There is no timetable for the launch of China’s digital fiat currency, Yi Gang, governor of the People’s Bank of China (PBOC), said Tuesday at a press conference, citing the need for more research and evaluation.
Why it matters: China’s digital currency has been in the works for five years, and it is viewed as a frontrunner in the global race. The June release of Facebook’s whitepaper on its stablecoin project has ramped up pressure on central banks around the world to accelerate their digital currency research. Speculation has been swirling recently about how and when DC/EP, China’s fiat digital currency, will be launched.
Details: “We don’t have a timetable at the moment, there will be a series of research, testing, trials, evaluations, and risk prevention work,” Yi said at the press event during a celebration commemorating the 70th anniversary of the People’s Republic of China.
- Cross-border transactions also have to meet anti-money laundering, anti-terrorism financing, anti-tax evasion, know-your-customer, and other regulatory requirements, Yi added.
- The aim of DC/EP, according to Yi, is to partially replace M0 or money issued directly by the central bank.

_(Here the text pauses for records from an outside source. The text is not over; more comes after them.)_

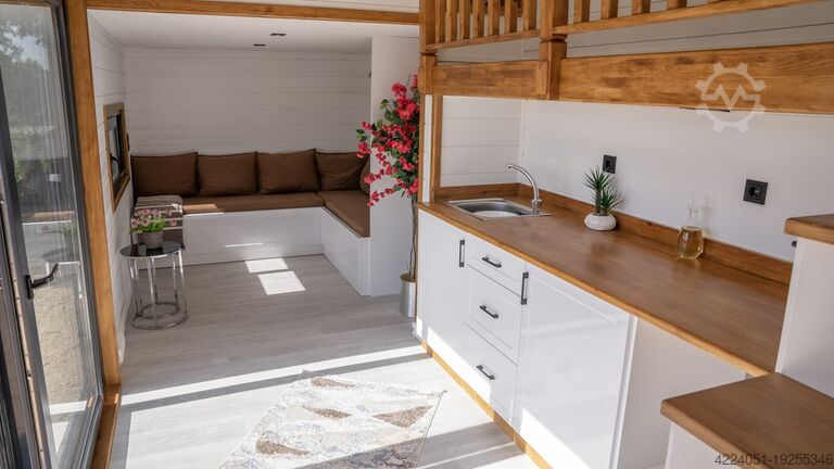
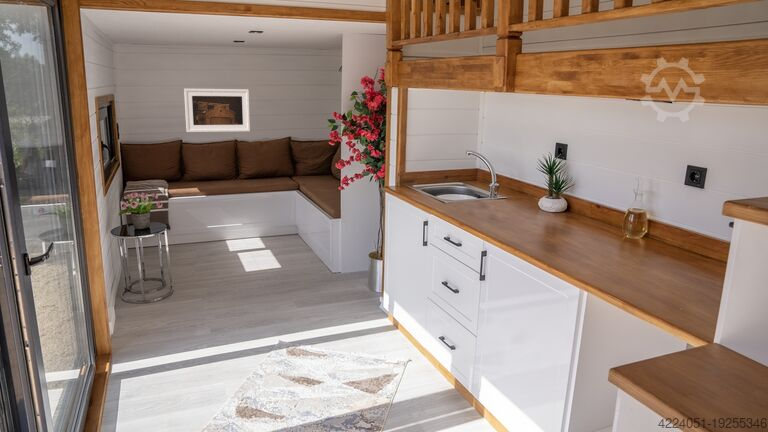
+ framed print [183,88,251,133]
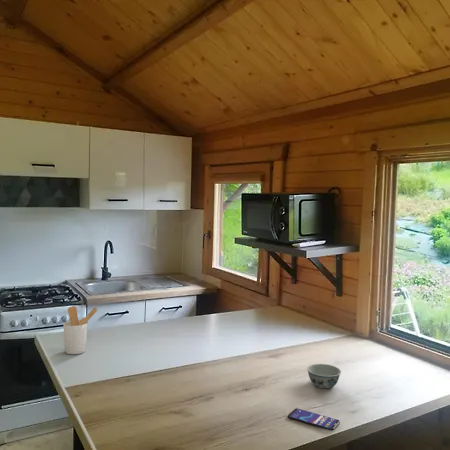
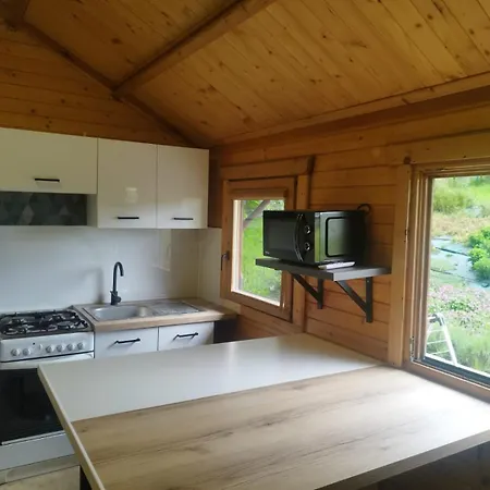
- utensil holder [62,305,98,355]
- bowl [306,363,342,389]
- smartphone [287,407,341,432]
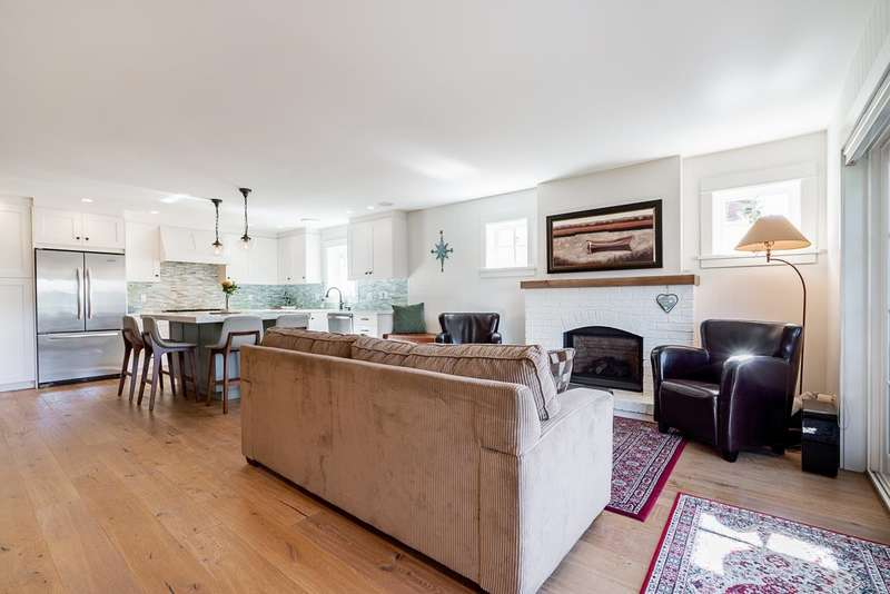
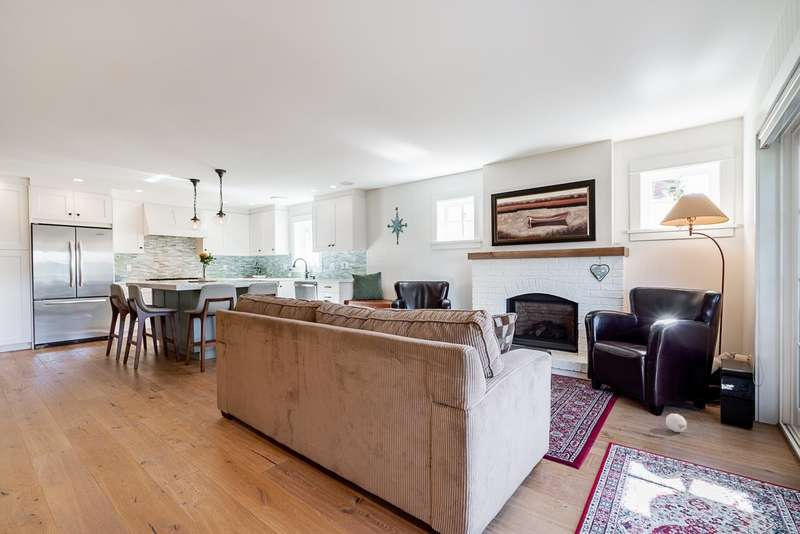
+ ball [665,413,688,433]
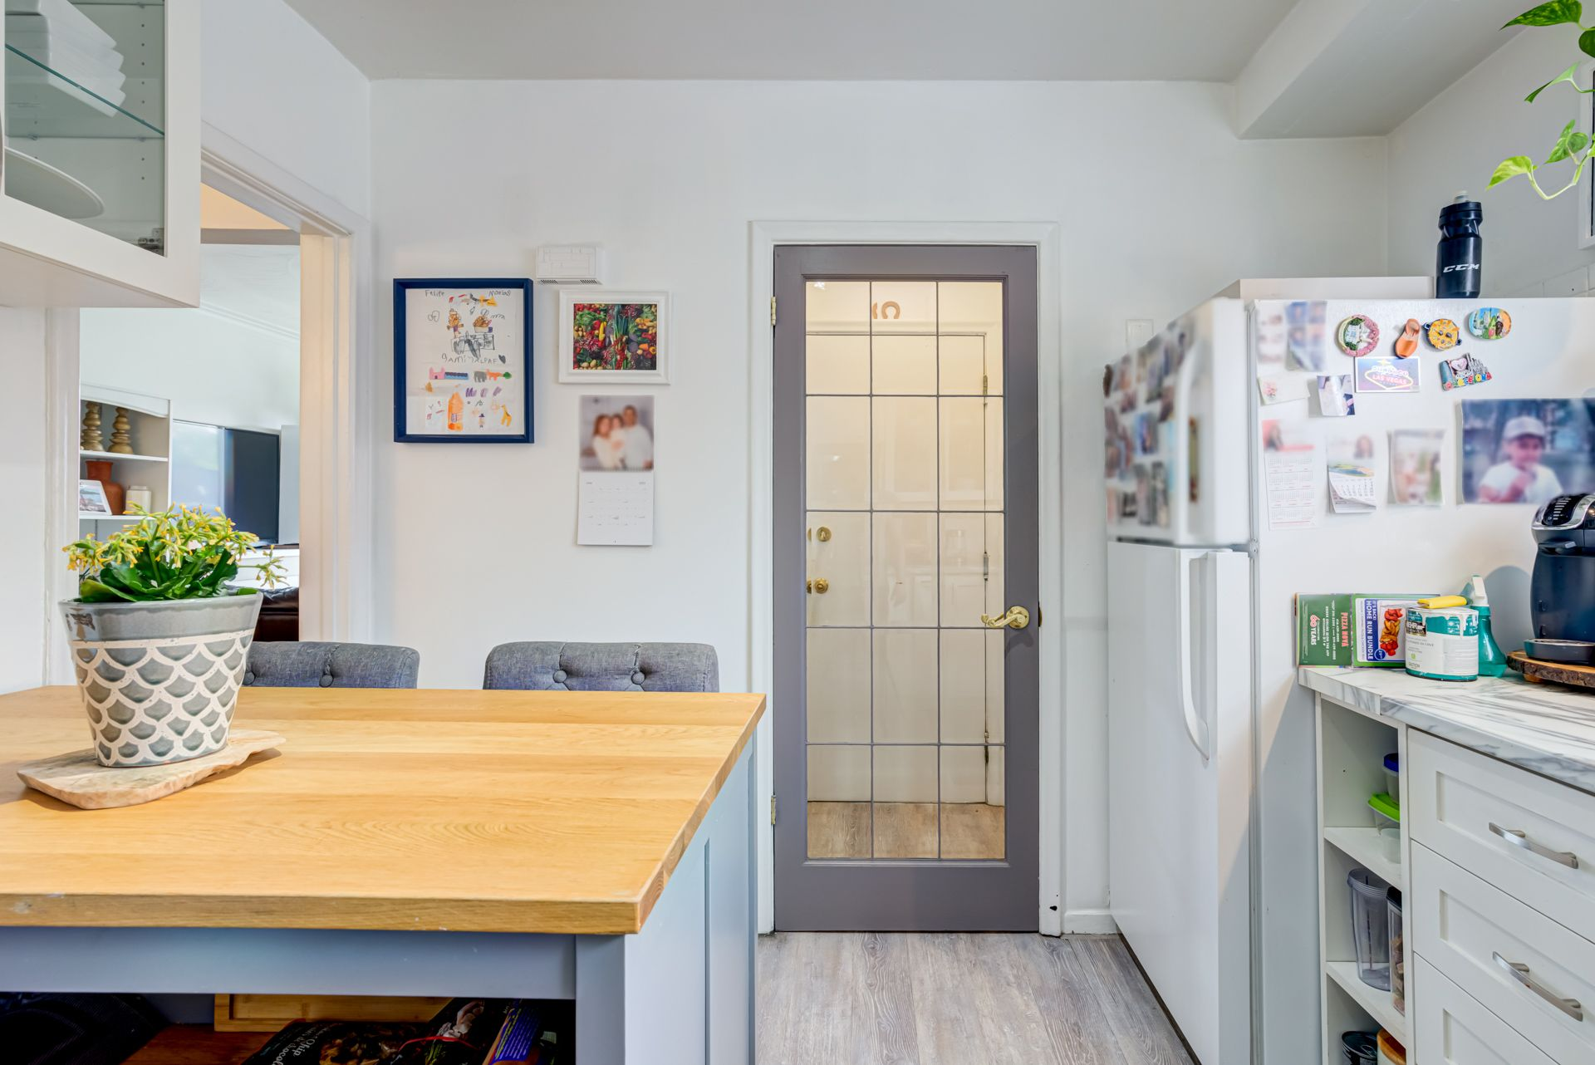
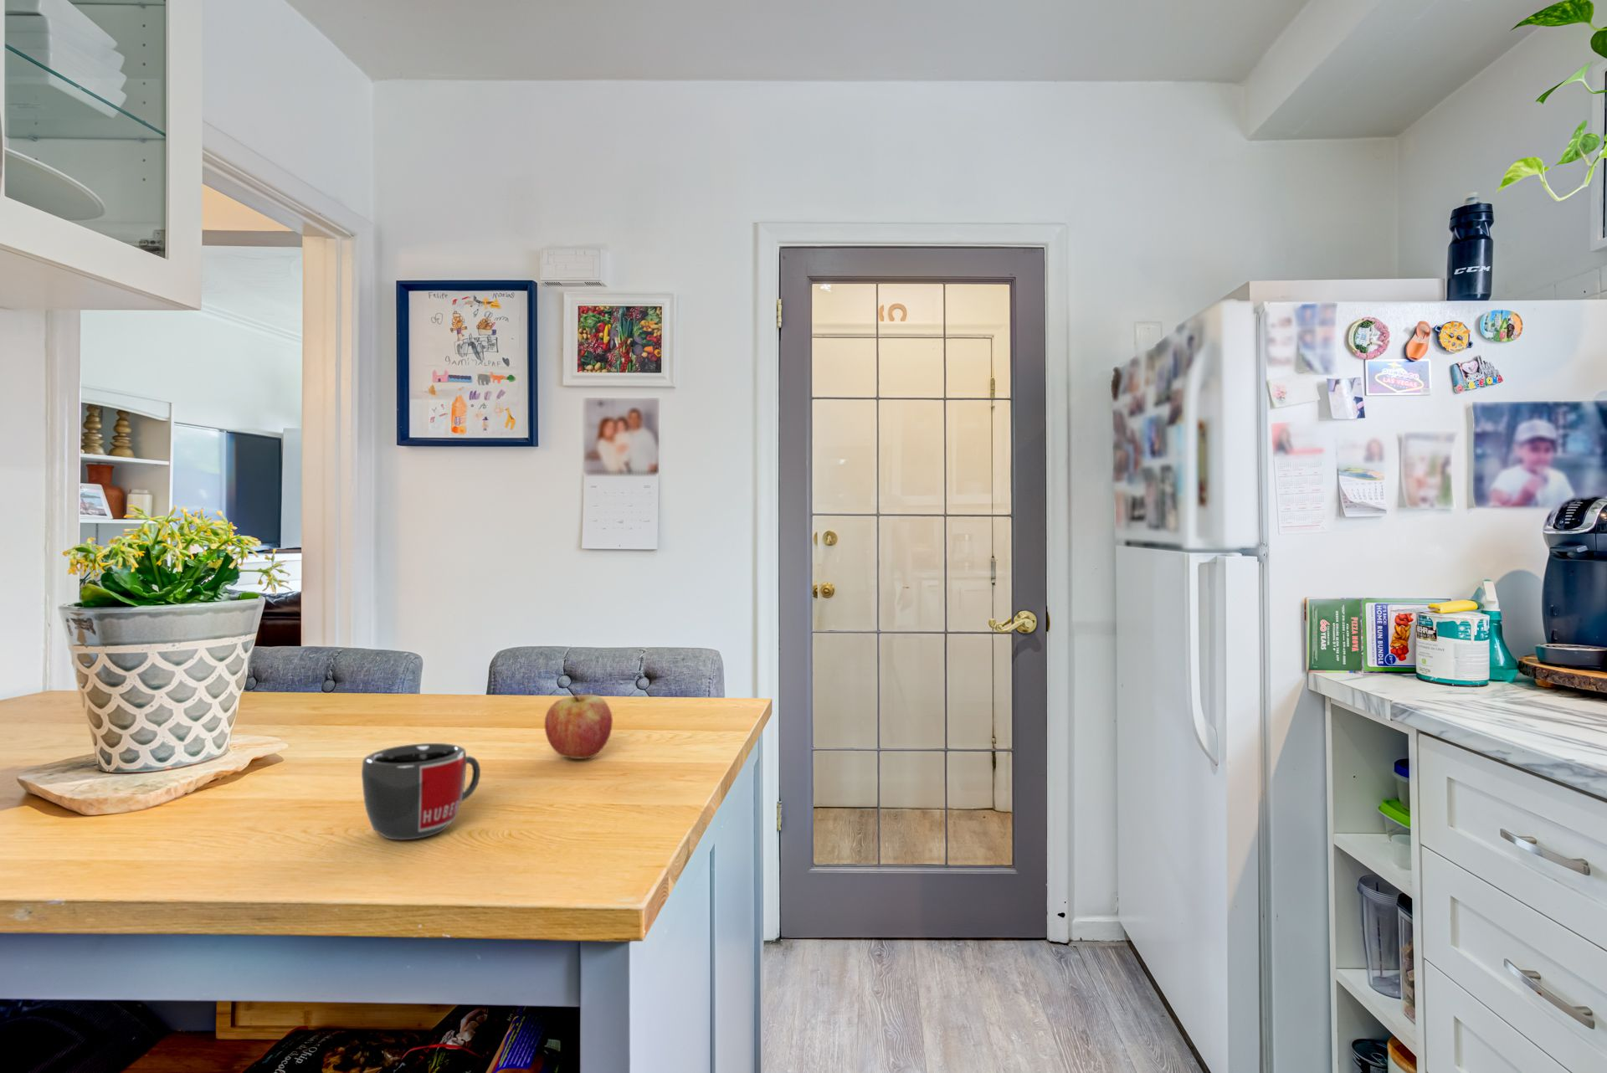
+ fruit [544,693,613,759]
+ mug [360,742,481,841]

It will adopt a two-tier structure that involves the central bank and commercial banks, but will not change the current path of currency supply, said Yi.
- The central bank insists on a centralized approach for managing the DC/EP system, and has not decided on a specific technology, Yi said. Both blockchain technology and new innovations based on the existing electronic payments will be considered.
Context: Mu Changchun, then-deputy chief of central bank’s payment and settlement, said in August that the digital currency is nearly ready, but did not give a timeline.
- A Forbes report from end-August cited multiple sources who said the launch of the digital currency could happen in November. The sources also said Chinese commercial banks and payment companies such as Alibaba and Tencent would be among the first institutions to receive DC/EP for distribution. The central bank refuted both assertions last week.
- The central bank has been concerned about the threat that Facebook’s Libra poses for its digital currency project and plans to expand the Chinese yuan’s globalization. A German newspaper reported last week that Facebook’s Libra currency basket will not include China’s legal tender.
- The central bank appointed Mu the new head of digital currency research earlier this month.